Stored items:
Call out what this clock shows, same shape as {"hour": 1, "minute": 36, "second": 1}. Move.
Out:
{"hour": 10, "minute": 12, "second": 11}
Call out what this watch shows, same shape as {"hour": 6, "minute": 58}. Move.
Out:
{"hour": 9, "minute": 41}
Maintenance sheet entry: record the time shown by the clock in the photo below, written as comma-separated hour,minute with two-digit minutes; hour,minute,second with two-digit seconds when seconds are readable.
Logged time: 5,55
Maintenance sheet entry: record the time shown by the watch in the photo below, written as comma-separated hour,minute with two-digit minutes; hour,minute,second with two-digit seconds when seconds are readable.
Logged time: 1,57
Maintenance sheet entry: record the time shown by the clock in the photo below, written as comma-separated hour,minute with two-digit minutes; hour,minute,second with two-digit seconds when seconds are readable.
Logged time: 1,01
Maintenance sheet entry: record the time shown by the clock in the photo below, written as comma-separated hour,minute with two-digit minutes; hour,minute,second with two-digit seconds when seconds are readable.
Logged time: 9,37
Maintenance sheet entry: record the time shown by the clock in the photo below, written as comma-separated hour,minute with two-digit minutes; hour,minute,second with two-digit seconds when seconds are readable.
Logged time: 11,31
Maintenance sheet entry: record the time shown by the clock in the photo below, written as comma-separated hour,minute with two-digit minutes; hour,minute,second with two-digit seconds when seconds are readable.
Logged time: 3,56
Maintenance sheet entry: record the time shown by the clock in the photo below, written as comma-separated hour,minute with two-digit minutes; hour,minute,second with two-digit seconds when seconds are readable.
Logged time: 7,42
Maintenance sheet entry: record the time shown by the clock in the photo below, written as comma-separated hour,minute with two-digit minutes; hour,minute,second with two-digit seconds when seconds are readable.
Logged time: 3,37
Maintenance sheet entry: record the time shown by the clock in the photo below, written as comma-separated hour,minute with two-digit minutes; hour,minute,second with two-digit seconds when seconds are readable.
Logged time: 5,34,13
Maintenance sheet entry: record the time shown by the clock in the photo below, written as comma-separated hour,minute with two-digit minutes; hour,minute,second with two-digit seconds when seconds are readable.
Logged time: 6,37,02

Description of the task:
Which lines in the items above contain the string "Move"? Pick out each one and copy it in full, counting only matches with the same capitalization.

Exercise solution:
Call out what this clock shows, same shape as {"hour": 1, "minute": 36, "second": 1}. Move.
Call out what this watch shows, same shape as {"hour": 6, "minute": 58}. Move.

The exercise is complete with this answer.